A los 6-7 días de la visita al doctor, los dos nietos tienen dificultades para levantarse, se sienten desganados, con ligero dolor de cabeza, la garganta irritada, los ojos llorosos y una fiebre incipiente. Ana los reporta enfermos a la escuela y decide dejarlos al cuidado de Eva. Sin embargo, horas más tarde la abuela le comunica a Ana que ambos pequeños tienen fiebre y manchas rojas en todo el cuerpo. Ana regresa a su casa para llevar a sus hijos con el doctor; éste después del examen los diagnostica con varicela, también llamada chickenpox aunque en el ambiente médico también se le conoce como shingles. De inmediato se establece el antecedente del herpes de la abuela y la varicela de los nietos.1
A los pocos días, Ana se enteró de que varios compañeros de sus hijos habían adquirido la infección, todos presentaron los mismos síntomas y también recibieron el mismo tratamiento; era su primera ocasión que se habían infectado con el virus VZV.
Posteriormente, la abuela y todos los pequeños se recuperaron en forma satisfactoria; éstos últimos habían adquirido la inmunidad contra la varicela; no se volverían a enfermar; sin embargo, no podría decirse que se habían librado del virus, ya que éste literalmente se escondió en las células del nervio trigémino y las áreas adyacentes de cada uno de los pequeños y ahí permaneció por meses o por años.
Los virus se habían inactivado, es decir, no podían reproducirse, pero ahora sus ácidos nucleicos se habían integrado al genoma de cada uno de los pequeños y seguían duplicándose al mismo ritmo de las células nerviosas. Los virus seguían en el cuerpo de los infectados, pero no causaban ninguna enfermedad, gracias a que su sistema inmunológico impedía que se volviera a manifestar la infección. Luego entonces, surgió la pregunta: ¿qué sucedió con Eva la abuela?
Ella simplemente tuvo una baja en su sistema inmunológico que le permitió a los virus reactivarse, es decir volvieron a reproducirse; pero esta vez no causaron la varicela sino el herpes, que es un contagio muy fastidioso que puede manifestarse con una sintomatología muy incipiente o presentarse en una forma muy agresiva, causando serias dificultades a los infectados.
Los síntomas característicos del herpes son:
- Parálisis del lado izquierdo de la cara que puede durar un tiempo indeterminado, en algunos casos la inmovilidad tarda semanas, meses o años en recuperarse, no se sabe la razón.

⁂

■ Partes del ejercicio:
**a)** Responde con base en el texto sobre la varicela y el herpes:
(i) ¿A quién deja Ana a cargo de sus hijos después de reportarlos enfermos a la escuela?
(ii) ¿En qué células se escondió el virus en cada uno de los pequeños?
(iii) ¿Qué permitió que los virus se reactivaran en Eva?
**b)** Escribe lo que sigue del texto sobre la varicela y el herpes a partir de su última oración.

Datos recopilados
⁂

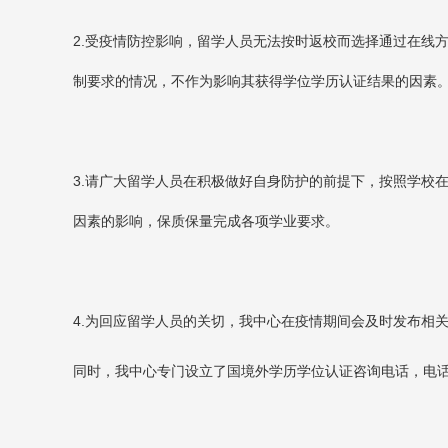
2.
受疫情防控影响，留学人员无法按时返校而选择通过在线
制要求的情况，不作为影响其获得学位学历认证结果的因素
3.
请广大留学人员在积极做好自身防护的前提下，按照学校
因素的影响，保质保量完成各项学业要求。
4.
为回应留学人员的关切，我中心在疫情期间会及时发布相
同时，我中心专门设立了国境外学历学位认证咨询电话，电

⁂

■ Lista de respuestas:
**a)**
(i) A Eva, la abuela.
(ii) En las células del nervio trigémino y las áreas adyacentes.
(iii) Una baja en su sistema inmunológico.

**b)**
- Caída (inmovilización) de la porción izquierda de los labios.
- Molestias visuales en el ojo izquierdo y disminución de la capacidad auditiva.
- Comezón corporal que se desarrolla en la espalda media en forma de cinturones o tiras que corren hacia el centro del tórax. Por esta razón, se dice que tienen la forma de una culebrilla. Existen altas concentraciones de virus en estas tiras.
Como se puede apreciar, este virus presenta dos ciclos de vida, en uno se activa y reproduce; mientras que en el otro se resguarda esperando una mejor ocasión para reactivarse. Esta peculiaridad evolutiva es verdaderamente formidable pues le garantiza al virus una presencia perenne, mientras dura nuestra existencia. Se supone que nadie se libra de la varicela y por lo consiguiente ni del herpes tampoco. Para complicar más las cosas, existen varios tipos de herpes, todos con diversas peculiaridades; entre ellos hay uno del tipo sexual que presenta características disímbolas y poco comunes.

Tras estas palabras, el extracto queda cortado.